I was then able to call functions from the modifier. As I said, there are probably much better solutions, but as usual, I only had a limited time to reach my goal so I had to make it work in any way I could! And it does work; I succeeded in driving the Edit Mesh, the UVW Map and the UVW Unwrap modifiers from a utility plug-in.

(Notably, most of these problems concerning the header files will be solved in the future, because 3D Studio Max is becoming an open source project. See http://www2.discreet.com/games/developers_corner.html for more information.)

Drawbacks of Developing a Utility

The big drawback of utilities is that when you modify an object in a utility, say, by changing the face selection set, the changes don't "stay forever." Once the viewport is redrawn, the geometry pipeline is re-evaluated (as previously described), and your changes are lost. To make your changes "stay forever," you'll need to collapse the modifier stack (HTML Link on the project). This is the main constraint that you have to keep in mind when developing a utility plug-in: modifications are only allowed on collapsed objects (objects that have their modifier stack collapsed). And sometimes the artists don't want you to collapse the modifier stack of their objects because if you do so, they won't be able to go back into the modifier stack history.

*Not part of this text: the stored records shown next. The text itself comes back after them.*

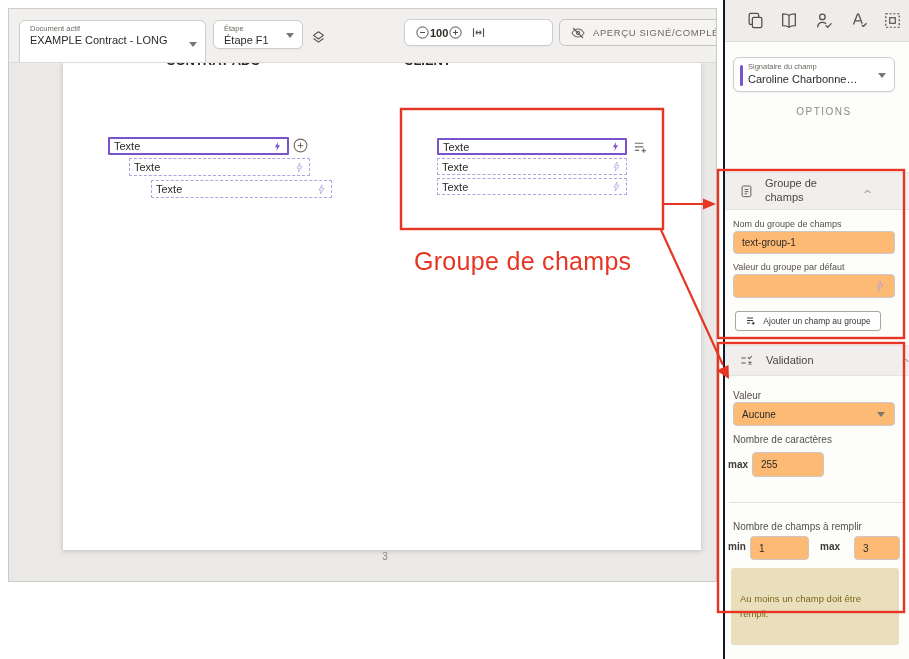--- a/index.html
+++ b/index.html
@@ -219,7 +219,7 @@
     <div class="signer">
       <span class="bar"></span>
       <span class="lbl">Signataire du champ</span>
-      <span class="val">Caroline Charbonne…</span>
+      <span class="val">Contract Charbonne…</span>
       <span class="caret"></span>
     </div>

Let's introduce the Physique and Skin modifiers. They are used to assign bones to some vertices of a mesh to animate it and use inverse kinematics. Physique is designed for biped character animation; it has a predefined biped skeleton with 2 arms, 2 legs, 2 feet, a head, etc. Skin is designed to add bones to any part of a mesh; there is no predefined skeleton. If Skin or Physique modifiers are applied on a node, this node can't have its modifier stack collapsed - or all the bones-to-vertices assignation will be lost! (If a node has a modifier that stores its own information and this information can't be stored in the mesh, the modifier stack of this node can't be collapsed. Well, theoretically, it can be collapsed… it won't crash, but all your information will be lost!)